- 1014 Okunma
- 1 Yorum
- 0 Beğeni
İnsan artık Allah'ın 'Halifesi' değil!
“Hatırla ki Rabbin meleklere: ‘Ben, yeryüzünde bir halife yaratacağım…’ dedi.” (Bakara 30)
Halife; Allah Teâlâ’nın, bizzat şekillendirdiği, eğittiği, yetiştirdiği, eşsiz ve benzersiz varlık olan insandır. Allah Teâlâ insanı yeryüzünde kendine halife yaptı. İnsana hükmetme yeteneği ve güç verdi. Her iki âlemin birinci sınıf varlığı olarak insana takdir ettiği kadar özel bilgi yükledi.
فَإِذَا سَوَّيْتُهُ وَنَفَخْتُ فِيهِ مِن رُّوحِي فَقَعُوا لَهُ سَاجِدِينَ “Fe-iżâ sevveytuhu venefaḣtu fîhi min rûhî feka’û lehu sâcidîn.” “İnsanın yaratılışını tamamlayıp içine ruhumdan üfürdüğüm zaman, derhal ona secdeye kapanın!” (Saad 72) ayetinde ifade edildiği üzere, insandaki hayatın kaynağı, Allah Teâlâ’ya ait özel bir cevher olan, ruhtur. Ruhun şümulü çok geniştir; gaybı muhit olduğu düşünülebilir. Melek, şeytan ve cin gibi diğer varlıklara insana verilen ruh, verilmedi. Bu nedenle de insanın üstünlüğünü kabul etmeleri anlamında, meleklerden, Âdem’e secde etmeleri istendi. Bu özel ilgi sonucu insan, varlık âleminde Allah Teâlâ’nın vekili, hükümdarı, görevlisi sıfatını aldı. Benzetme yerinde ise, Allah Teâlâ’ya ait ruhla, insan, varlık âleminin başbakanı sıfatını kazandı.

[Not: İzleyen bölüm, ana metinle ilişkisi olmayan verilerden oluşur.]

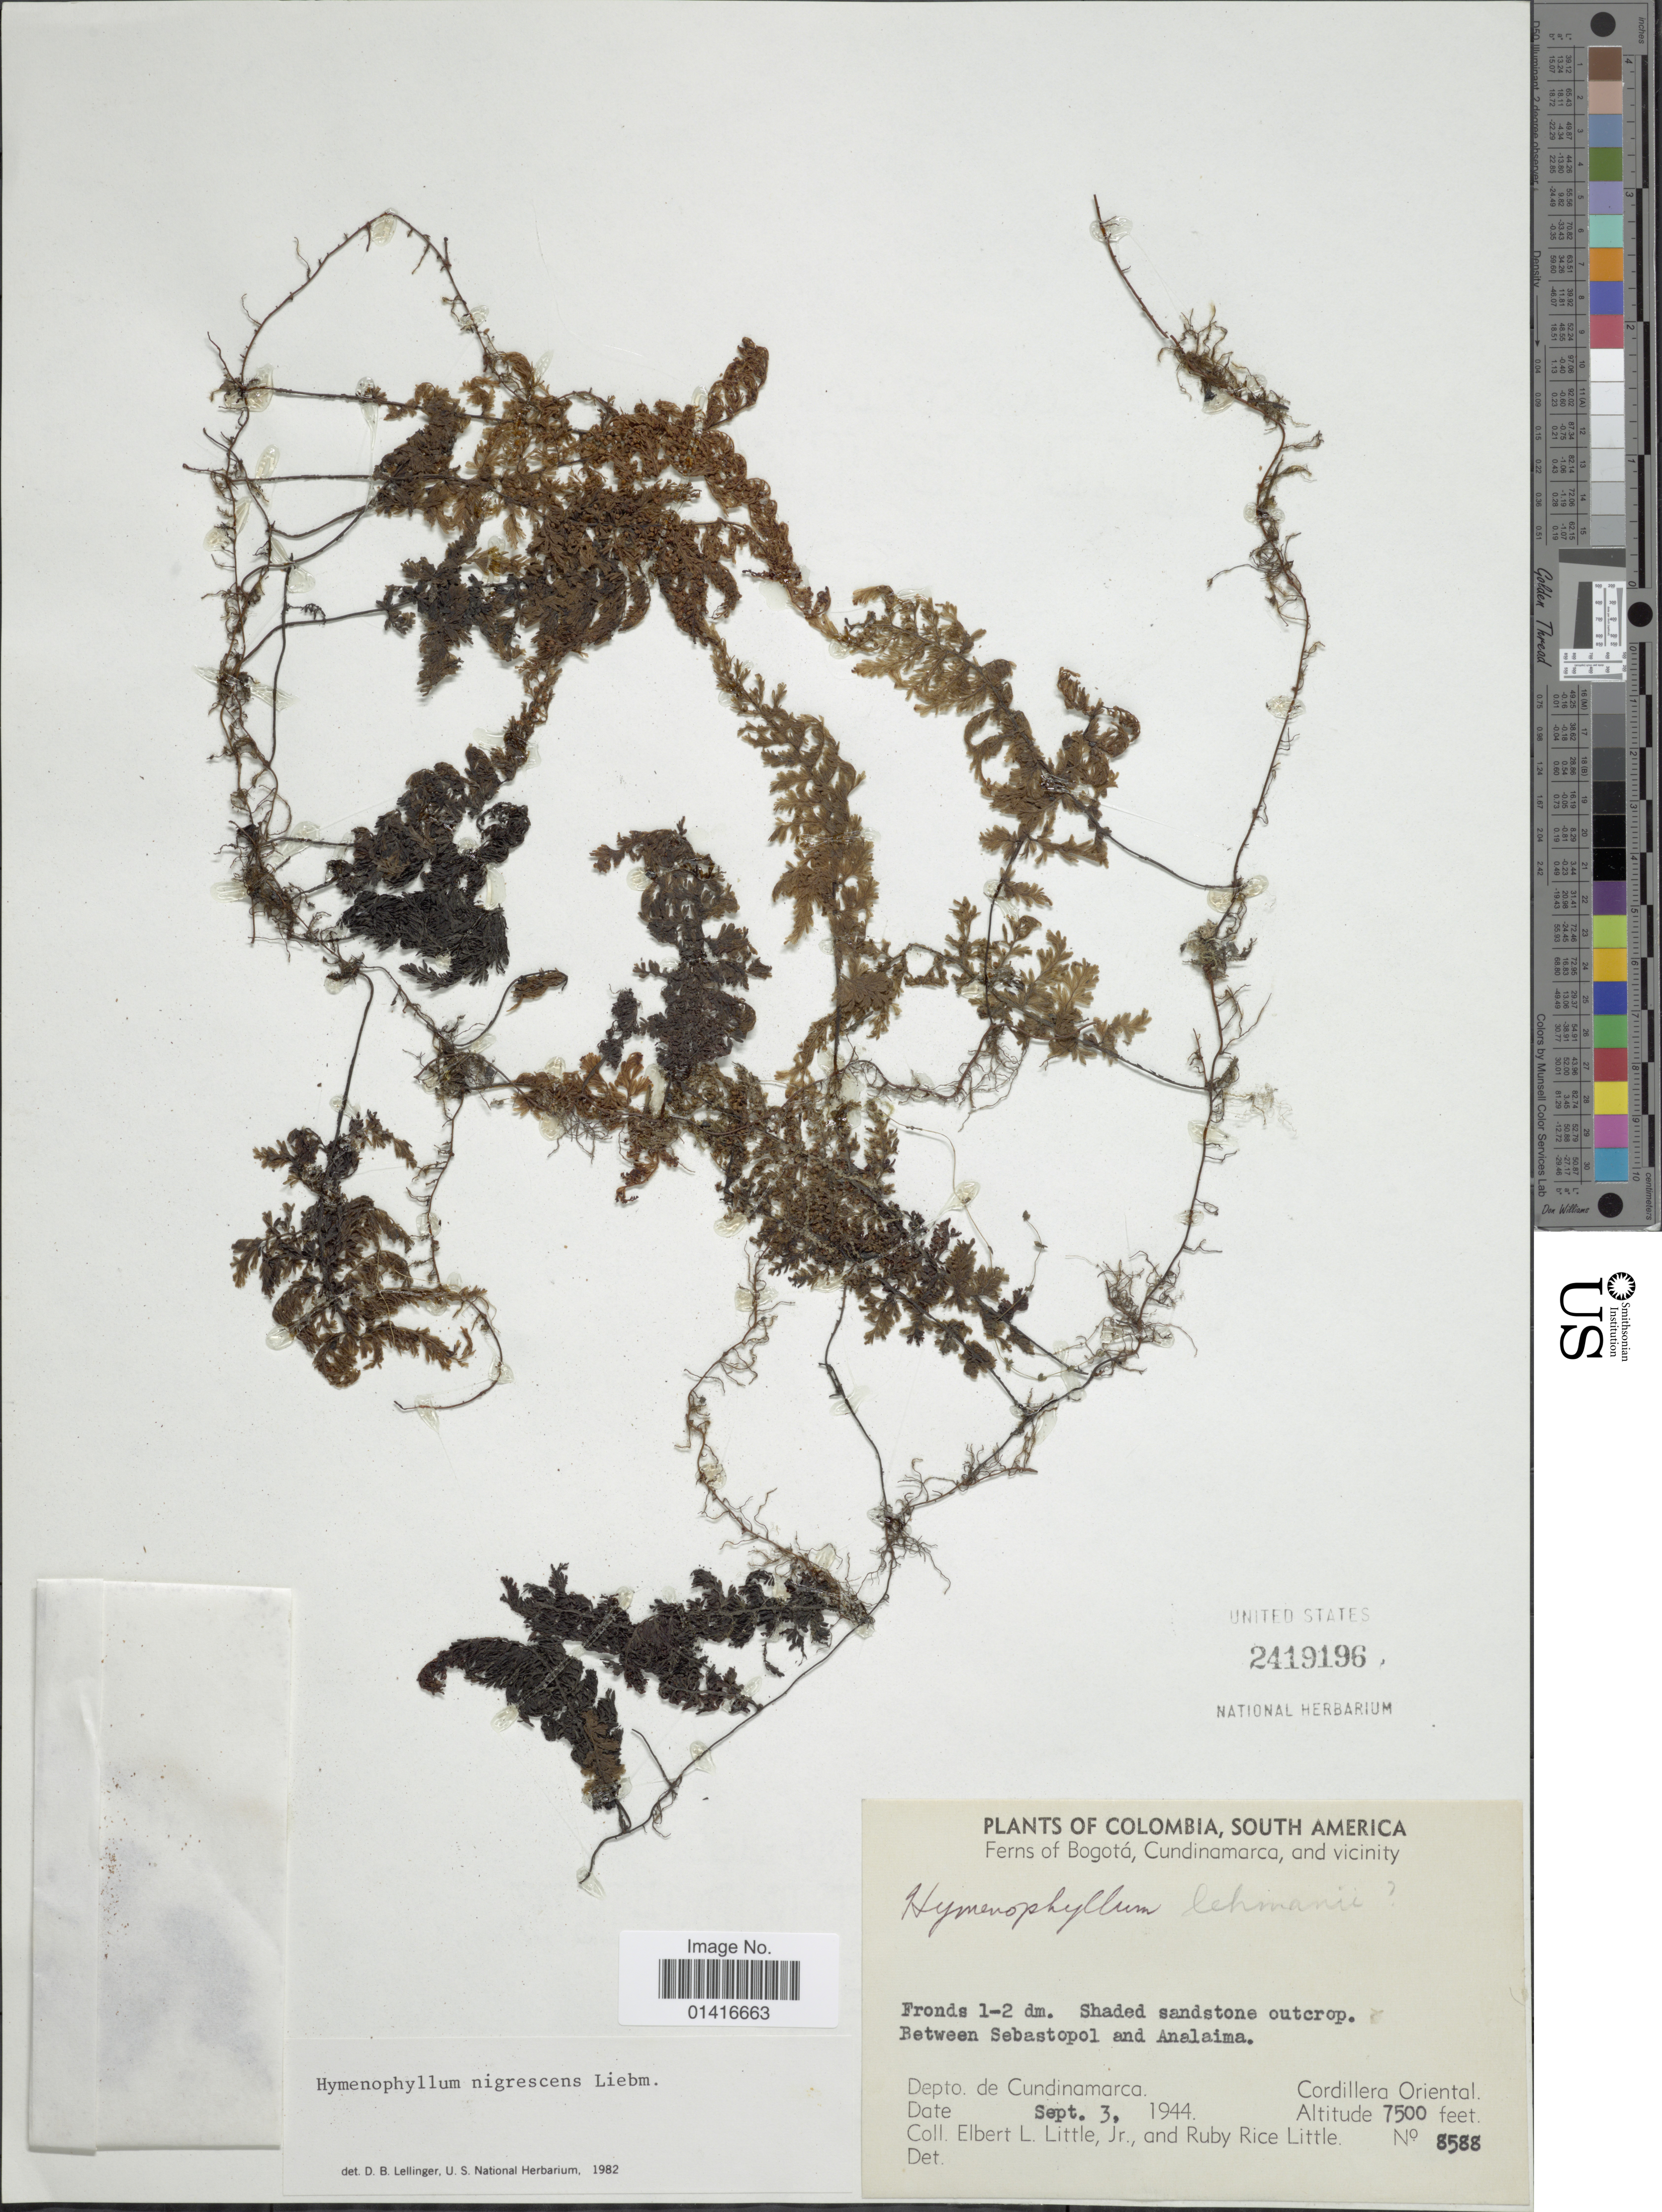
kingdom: Plantae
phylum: Tracheophyta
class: Polypodiopsida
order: Hymenophyllales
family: Hymenophyllaceae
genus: Hymenophyllum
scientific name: Hymenophyllum myriocarpum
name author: Hook.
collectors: E. L. Little & R. R. Little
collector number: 8588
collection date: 1944-09-03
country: Colombia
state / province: Bogota D.C.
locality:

Potansiyel olarak her insan Halifelik cevherini ruhunda taşır. Meşru işlerine, farkında olarak, besmele okuyarak başlayanlar, halife olduklarını hissederler. Bir eyleme yönelinildiğinde, ‘Rahman ve Rahim olan Allah’ın adıyla’, deyince, bu farkındalık, insana Allah Teâlâ’nın Halifesi olduğunu hatırlatır. Allah inancıyla hareket etmeyen diğer insanlar bu bilinçteki insanın tırnağı etmezler.
Peygamberler, Allah Teâlâ’nın doğrudan görevlendirdiği Halifeleridir. Mürşitler, ilim ve amel sahibi âlimler, Allah yolunda yürümek koşuluyla, iş güçle meşgul olanlar, Allah Teâlâ’yı temsil noktasında, Halife’dir. “Kendinizi ve ailenizi cehennem ateşinden koruyun…” (Tahrim 6) ayeti nazil olunca Peygamberimiz (sav), “Hepiniz çobansınız ve hepiniz elinizin altındakilerden sorumlusunuz” buyurdu. Her anne baba çocuğuna, amir memuruna, patron işçisine, öğretmen öğrencisine, arkadaş diğer arkadaşına, Allah Teâlâ’ya kulluğu öğretip Kur’an-ı Kerim’deki koşullara uygun hareket ederlerse, her biri kendi muhitinde Allah’ın Halifesi sıfatını alır. O muhitte rıza, hayr ve huzur teşekkül eder.
Sonuç: Çağımız insanı asi bir veliaht gibi, bağlı olduğu padişaha isyan ederek, kendi dünya hükümetini kurdu. (Küresel Kapitalizm) Tabiatı ve uzayı ele geçirdiğinden, her şeye hükmettiğinden söz eder hâle geldi. İnsanın genleriyle uğraşılıyor, gıdaların genetiği değiştiriliyor. Adeta, hâl diliyle, gerçi alenen de söyleniyor ya, ‘Ben kimsenin temsilcisi değilim; bizzat yöneticiyim, otorite, güç, bende. Ne istersem onu yaparım. Kimse bana engel olamaz!’ deniliyor. Tarihsel olarak biliyoruz ki, insan, Allah’ın Halifesi olduğu bilincini her yitirdiğinde ödediği fatura ağır olmuştur. Medeniyetler ve kavimler tarihi bunu gösterir. Bugün Halifesiz kalan yeryüzü ve onun içindekiler gittikçe değerini yitirmektedir.